Provided text:
============

“When we were about 100 meters away from the temple, goons under the garb of devotees had three rows of children lie down on the way ahead. Then they told us if you want to go ahead, then you will have to walk over these children,” said activist and telecom technician with BSNL, Rehana Fathima, who has time and again raised her voice for women’s rights. In a historic move, Fathima along with journalist Kavita Jakkal became the only two women who could reach closest to the Sabarimala Temple that has remained in acute controversy over the past week.
FOLLOWING THE LAW
Last month the Supreme Court in a landmark verdict allowed women of all ages to enter the temple. So as soon as the temple opened for a week, last week, a few women tried their luck to trek their way to the hill shrine of Lord Ayyappa. The land surrounding the temple was marred by protests, sloganeering and bullying to stop women from reaching the temple. Fathima — a Muslim by birth who lives with her Hindu partner and filmmaker Manoj K Sreedhar for the past 13 years and has two children with him — had decided last year that she would pay a visit to Sabarimala temple this year. She fell sick with Tuberculosis and prayed that if she felt healthy again then she will visit the temple.

============

Data records:
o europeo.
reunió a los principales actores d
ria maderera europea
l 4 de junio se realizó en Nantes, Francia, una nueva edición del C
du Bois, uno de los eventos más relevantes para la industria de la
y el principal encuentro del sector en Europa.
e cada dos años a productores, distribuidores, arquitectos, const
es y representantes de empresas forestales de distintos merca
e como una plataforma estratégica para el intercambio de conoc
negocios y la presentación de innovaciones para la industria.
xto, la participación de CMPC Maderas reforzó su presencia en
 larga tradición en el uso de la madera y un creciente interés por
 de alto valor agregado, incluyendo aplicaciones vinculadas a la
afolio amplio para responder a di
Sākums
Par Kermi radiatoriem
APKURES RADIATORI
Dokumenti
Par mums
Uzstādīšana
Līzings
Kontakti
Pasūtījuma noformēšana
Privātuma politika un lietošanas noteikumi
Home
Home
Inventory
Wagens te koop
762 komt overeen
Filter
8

============

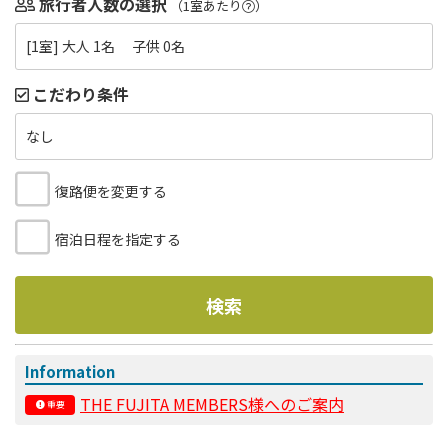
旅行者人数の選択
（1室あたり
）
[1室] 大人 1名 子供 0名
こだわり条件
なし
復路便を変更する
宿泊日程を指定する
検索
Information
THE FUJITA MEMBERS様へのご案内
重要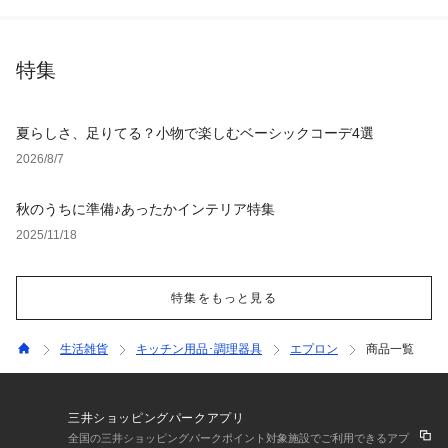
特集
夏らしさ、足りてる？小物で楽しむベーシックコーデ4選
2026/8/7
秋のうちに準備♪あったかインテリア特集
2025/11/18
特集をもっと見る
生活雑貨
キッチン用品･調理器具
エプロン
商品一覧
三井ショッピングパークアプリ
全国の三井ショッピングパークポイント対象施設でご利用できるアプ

============

Actions to take:
a) Rewrite the stretch of the Sabarimala article from "FOLLOWING THE LAW" through "visit the temple.", replacing "Supreme Court" with "apex court".
b) Answer these questions using the Sabarimala article:
(i) Where does Rehana Fathima work as a telecom technician?
(ii) For how many years has Fathima lived with her partner Manoj K Sreedhar?
(iii) Which journalist reached the temple along with Fathima?

Responses for each task:
a)
FOLLOWING THE LAW
Last month the apex court in a landmark verdict allowed women of all ages to enter the temple. So as soon as the temple opened for a week, last week, a few women tried their luck to trek their way to the hill shrine of Lord Ayyappa. The land surrounding the temple was marred by protests, sloganeering and bullying to stop women from reaching the temple. Fathima — a Muslim by birth who lives with her Hindu partner and filmmaker Manoj K Sreedhar for the past 13 years and has two children with him — had decided last year that she would pay a visit to Sabarimala temple this year. She fell sick with Tuberculosis and prayed that if she felt healthy again then she will visit the temple.

b)
(i) BSNL
(ii) 13 years
(iii) Kavita Jakkal